Early detection of neurodegenerative diseases

Research group Early Detection of Neurodegenerative Diseases

Together, the research groups Early Detection of Neurodegenerative Diseases and IDA investigate markers and methods, which could enable the early identification of persons within the prodromal phase of Parkinson’s disease. The application of the Movement Disorder Society (MDS) research criteria for prodromal Parkinson’s disease and further refinement of these methods are key aspects of IDA research. Here, marker profiles and calculated probabilities of prodromal Parkinson’s disease are investigated in incident Parkinson patients and healthy controls of several prospective cohort studies.

German Parkinson Society (DPG)

As part of a DPG research cooperation of several German cohort studies (Depression-PD/Rostock; EPIPARK/Lübeck; PRIPS/Homburg und Tübingen; TREND/Tübingen) IDA investigates interactions of markers as well as age- and sex-dependent predictive values of markers. Objective is to enhance the sensitivity and specificity of predicting Parkinson’s disease.

InGef, Berlin

In cooperation with the InGef (http://www.ingef.de/), the MoPED consortium (Morbus Parkinson Epidemiology in Germany) and IDA updated prevalence and incidence of Parkinson in Germany in 2015 based on health insurance data of approx. 4 million insurants could be estimated. These longitudinal data on medical diagnoses years before the Parkinson diagnosis will now be analyzed with a scope on the prediction of Parkinson’s disease. Using such a comprehensive database previous findings of cohort studies in prodromal Parkinson’s disease could be replicated, revised and complemented with new markers and predictive factors.  

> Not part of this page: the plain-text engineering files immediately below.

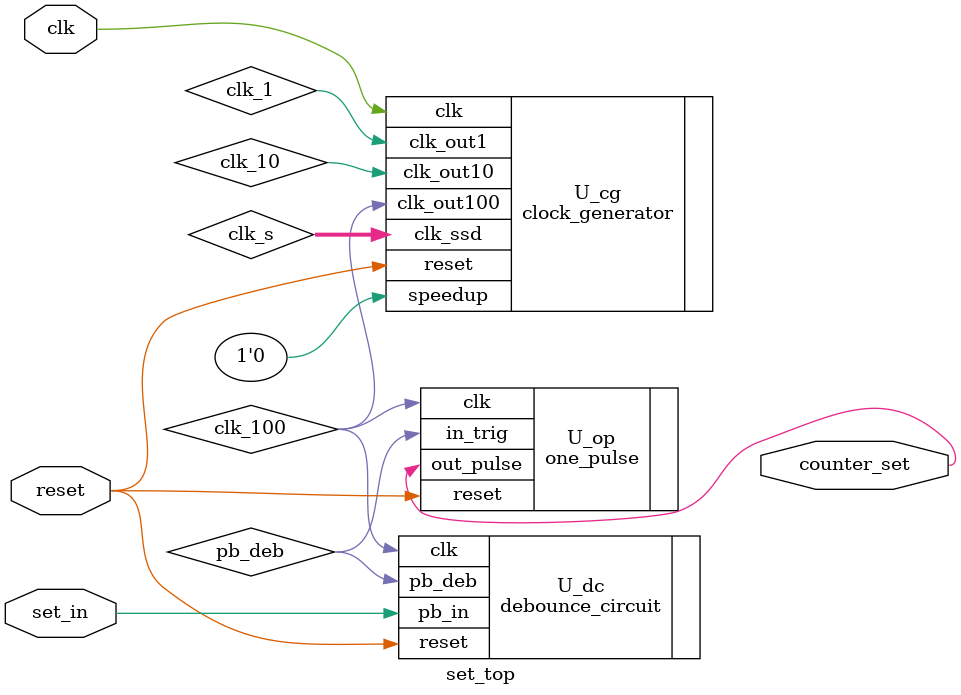
<source format=v>
module set_top(
    clk, // Clock from crystal
    reset, //active low reset
    set_in, //push button input
    counter_set
);
// Declare I/Os
input clk; // Clock from crystal
input reset; //active low reset
input set_in; //push button input
output counter_set;
// Declare internal nodes
wire [1:0] clk_s;
wire pb_deb, clk_1, clk_10, clk_100, one_in; // push button debounced out
// Clock generator module
clock_generator U_cg(
    .clk(clk), // clock from crystal
    .reset(reset), // active low reset
    .speedup(1'b0),
    .clk_out1(clk_1), // generated 1 Hz clock
    .clk_out10(clk_10),
    .clk_out100(clk_100), // generated 100 Hz clock
    .clk_ssd(clk_s)
);
// debounce circuit
debounce_circuit U_dc(
    .clk(clk_100), // clock control
    .reset(reset), // reset
    .pb_in(set_in), //push button input
    .pb_deb(pb_deb) // debounced push button out
);
   // 1 pulse generation circuit
one_pulse U_op(
   .clk(clk_100), // clock input
   .reset(reset), //active low reset
   .in_trig(pb_deb), // input trigger
   .out_pulse(counter_set) // output one pulse
);
endmodule
   
</source>
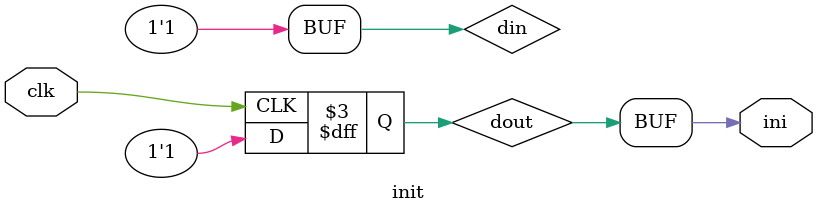
<source format=v>
module init(input wire clk, output wire ini);
wire din;
reg dout = 0;
always @(posedge(clk))
  dout <= din;
assign din = 1;
assign ini = dout;
endmodule
</source>
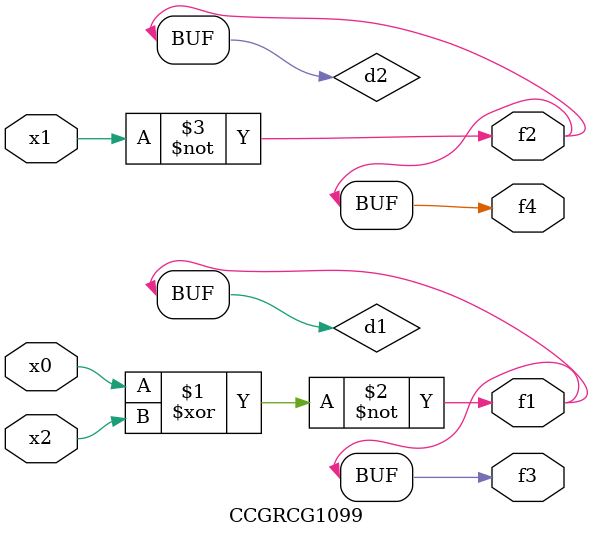
<source format=v>
module CCGRCG1099(
	input x0, x1, x2,
	output f1, f2, f3, f4
);

	wire d1, d2, d3;

	xnor (d1, x0, x2);
	nand (d2, x1);
	nor (d3, x1, x2);
	assign f1 = d1;
	assign f2 = d2;
	assign f3 = d1;
	assign f4 = d2;
endmodule

</source>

Parkinson‘s Progression Markers Initiative (PPMI)

Working together with Dr. Rezzak Yilmaz (Research group Early Detection of Neurodegenerative Diseases) IDA analyzes data of the PPMI study, a cohort of de-novo Parkinson patients. Research questions comprise the investigation of symptoms, markers and marker profiles at disease onset. Thereby, the predictive values of markers and symptom profiles could be further specified to improve the accuracy of Parkinson prediction.